§ **TASK**:
Output all of the records word for word and drop the images.

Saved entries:

..........

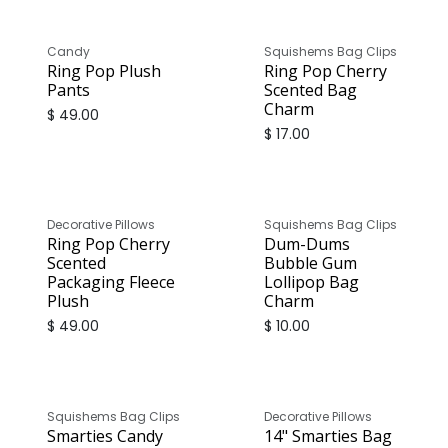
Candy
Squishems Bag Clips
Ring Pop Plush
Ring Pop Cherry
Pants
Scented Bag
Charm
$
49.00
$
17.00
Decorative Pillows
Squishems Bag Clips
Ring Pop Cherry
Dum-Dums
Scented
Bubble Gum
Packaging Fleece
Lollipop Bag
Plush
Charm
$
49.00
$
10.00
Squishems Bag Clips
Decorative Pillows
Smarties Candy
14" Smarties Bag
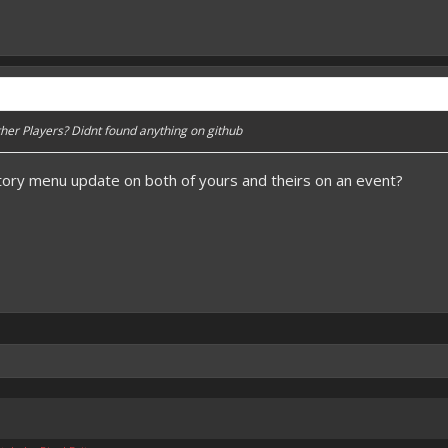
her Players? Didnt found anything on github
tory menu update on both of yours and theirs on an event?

..........

§ **ANSWER SPACE**:
Candy
Squishems Bag Clips
Ring Pop Plush
Ring Pop Cherry
Pants
Scented Bag
Charm
$
49.00
$
17.00
Decorative Pillows
Squishems Bag Clips
Ring Pop Cherry
Dum-Dums
Scented
Bubble Gum
Packaging Fleece
Lollipop Bag
Plush
Charm
$
49.00
$
10.00
Squishems Bag Clips
Decorative Pillows
Smarties Candy
14" Smarties Bag
her Players? Didnt found anything on github
tory menu update on both of yours and theirs on an event?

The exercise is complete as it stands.